Large companies with strong positions usually fare the best during recessionary periods and can even expect to grow during such times. How can smaller businesses survive and actually thrive in the current economy? Take a tip from the big guys and adapt your business to meet the challenges of an economic downturn.

Bear the following in mind when preparing your marketing plans:

Know your customers. You need to know what your customers are expecting from you during tough times. Don't assume that lower prices are the only thing they are looking for; try to understand how your customers are redefining value and adjust your product or service to meet their expectations.
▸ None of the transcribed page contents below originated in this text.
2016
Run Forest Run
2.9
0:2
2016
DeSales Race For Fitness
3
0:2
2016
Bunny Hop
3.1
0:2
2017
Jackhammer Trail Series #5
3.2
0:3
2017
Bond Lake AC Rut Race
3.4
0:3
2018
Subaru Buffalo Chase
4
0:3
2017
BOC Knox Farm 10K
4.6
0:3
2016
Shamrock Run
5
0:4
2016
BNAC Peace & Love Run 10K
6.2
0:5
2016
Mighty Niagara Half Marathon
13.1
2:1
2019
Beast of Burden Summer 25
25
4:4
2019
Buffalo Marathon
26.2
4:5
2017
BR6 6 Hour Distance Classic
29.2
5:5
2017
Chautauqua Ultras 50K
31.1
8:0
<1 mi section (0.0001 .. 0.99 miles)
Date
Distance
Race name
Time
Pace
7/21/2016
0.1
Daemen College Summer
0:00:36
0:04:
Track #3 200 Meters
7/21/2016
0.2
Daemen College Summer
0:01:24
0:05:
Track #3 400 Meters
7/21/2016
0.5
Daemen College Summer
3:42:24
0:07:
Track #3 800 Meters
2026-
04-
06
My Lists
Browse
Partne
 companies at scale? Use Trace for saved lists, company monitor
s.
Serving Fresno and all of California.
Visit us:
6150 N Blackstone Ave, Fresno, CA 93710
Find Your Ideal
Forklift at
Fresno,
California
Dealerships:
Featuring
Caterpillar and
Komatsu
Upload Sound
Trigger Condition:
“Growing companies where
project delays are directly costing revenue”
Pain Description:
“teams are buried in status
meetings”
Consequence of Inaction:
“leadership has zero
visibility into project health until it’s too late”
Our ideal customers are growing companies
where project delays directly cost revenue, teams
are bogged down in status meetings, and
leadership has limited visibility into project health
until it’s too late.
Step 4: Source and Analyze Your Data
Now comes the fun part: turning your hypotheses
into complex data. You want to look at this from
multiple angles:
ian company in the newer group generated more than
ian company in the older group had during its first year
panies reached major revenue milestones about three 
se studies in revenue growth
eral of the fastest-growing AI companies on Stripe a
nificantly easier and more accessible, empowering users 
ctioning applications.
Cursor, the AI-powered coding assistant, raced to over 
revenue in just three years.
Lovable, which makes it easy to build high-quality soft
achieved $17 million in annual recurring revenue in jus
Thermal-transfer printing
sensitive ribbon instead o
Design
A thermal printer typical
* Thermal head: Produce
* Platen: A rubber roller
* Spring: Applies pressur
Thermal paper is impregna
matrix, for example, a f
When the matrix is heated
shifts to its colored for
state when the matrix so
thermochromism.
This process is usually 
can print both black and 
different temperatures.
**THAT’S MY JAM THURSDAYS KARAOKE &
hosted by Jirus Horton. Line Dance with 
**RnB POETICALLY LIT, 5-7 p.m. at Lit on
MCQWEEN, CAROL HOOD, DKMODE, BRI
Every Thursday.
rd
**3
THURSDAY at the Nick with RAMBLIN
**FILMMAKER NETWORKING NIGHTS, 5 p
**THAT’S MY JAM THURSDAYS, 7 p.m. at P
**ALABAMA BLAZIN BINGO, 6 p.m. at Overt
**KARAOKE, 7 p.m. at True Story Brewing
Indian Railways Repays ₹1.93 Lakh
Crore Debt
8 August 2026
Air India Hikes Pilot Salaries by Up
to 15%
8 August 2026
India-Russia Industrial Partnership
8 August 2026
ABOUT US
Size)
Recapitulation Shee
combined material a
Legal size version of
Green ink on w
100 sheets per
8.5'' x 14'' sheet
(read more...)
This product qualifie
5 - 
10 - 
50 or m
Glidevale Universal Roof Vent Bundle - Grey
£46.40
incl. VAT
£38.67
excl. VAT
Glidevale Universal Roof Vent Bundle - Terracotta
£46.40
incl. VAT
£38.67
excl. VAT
Adjust your product offering. In downturns, customers often look to trade down to products that offer more value with fewer extras. Evaluate your product offering, prune poorly performing products and stock up on what your customers are gravitating towards for the time being. Continually monitor customer buying habits and maintain the right mix of product and services.

Maintain your marketing. Now is not the time to cut back on advertising. Research shows that businesses that increase their marketing in a recession (while others cut back) actually improve their market share and return on investment (ROI) at a lower cost than when the going is good.

Shift your marketing mix. If you do have to cut back, try to maintain your frequency with smaller advertisements. Increase the use of direct marketing, which allows for better tracking to measure ROI and gives more immediate sales impact. Consider running smaller, more targeted programs at regular intervals to maximize your return.

Emphasize your core values. Maintain your quality rather than cutting corners to ensure that you keep your existing customers. Cement the loyalty of your customers during economic recession by reassuring them that they will continue to get the same level of service and quality they're accustomed to.

Successful businesses do not stop their marketing efforts during a recession; they look for opportunities to adapt and strengthen their positions.